For the assertion that those of ‘all social backgrounds’ are involved and affected is based upon a rigged interpretation of the statistics. It is a well-known sophistry which consists in voluntarily confounding the overall picture of the facts or their causes with their arithmetic proportion, and thus to disguise the latter. Two examples will help us to understand this. If I say ‘serious dog bites come from all sorts of dogs, including lapdogs’ I invite people to believe that all dogs can bite equally. But I am neglecting to specify that 90 percent of dog bites come from pit bulls and only 0.5 percent from lapdogs. If I say ‘tornados occur everywhere in the world’, I lead people to believe that they occur everywhere in the world with equal frequency. But I am neglecting to make clear that, while tornados may occur in Flanders, Sussex, or Lombardy once in a blue moon, 90 percent of tornados occur on the North American Great Plains.

  The causes of the soaring violence against women, rape, battery, and the rest, are twofold: the increasing presence of foreign populations and the barbarisation of our common culture — the descent into neo-primitivism. For if you superimpose a map of the areas where women are victims of violence and majority immigrant (especially Muslim immigrant) areas, you will find that they coincide perfectly. To insinuate that there are as many beaten women in the VIIth arrondissement of Paris or in a little village of the Vendée as there are in Seine-Saint-Denis[25] smacks of the disinformation usual with official sociology.
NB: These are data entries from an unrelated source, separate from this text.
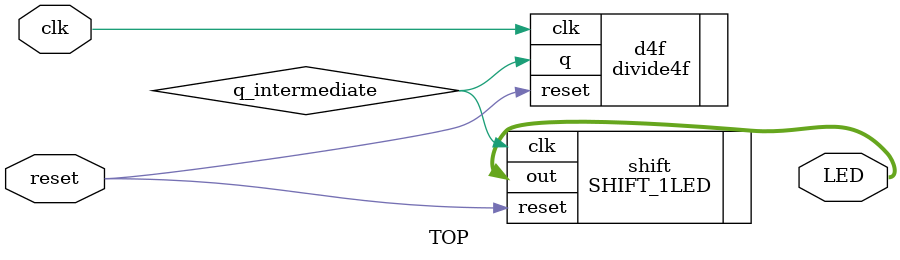
<source format=v>
`timescale 1ns / 1ps

 module TOP(
    input clk,
    input reset,
    output [7:0] LED
);

wire q_intermediate; 


SHIFT_1LED shift(
	.reset(reset),
	.clk(q_intermediate),
	.out(LED));
	
divide4f d4f(
    .reset(reset),
    .clk(clk),
    .q(q_intermediate)
);

endmodule
</source>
  The Suffering of Women in Immigrant Neighbourhoods

  In urban districts invaded by mostly Muslim immigrant populations, and which are being deserted by native French (those who have enough money to do so, anyway) it is girls and young women who suffer the most, especially those of European stock. ‘The functioning of this milieu is based on violence against women. There is a politically correct discourse which states that violence happens everywhere, but it is worse there’, explains Didier Lapeyronnie, professor of sociology at the Sorbonne.[26] A study which appeared in Le Parisien Dimanche (29 November 2009) stresses the following points: in the suburbs, the sexes do not rub shoulders; girls do not stop on the street, for public space does not belong to them. An unwritten rule prohibits them from smoking on the streets or from patronising bars or cafés. ‘Elder brother’ law reigns: a girl must not respond to a boy in a public place. One girl testifies: ‘if they try to chat you up, you must keep walking; if not, you’re a whore; but if you send him on his way, well, you’re also a whore.’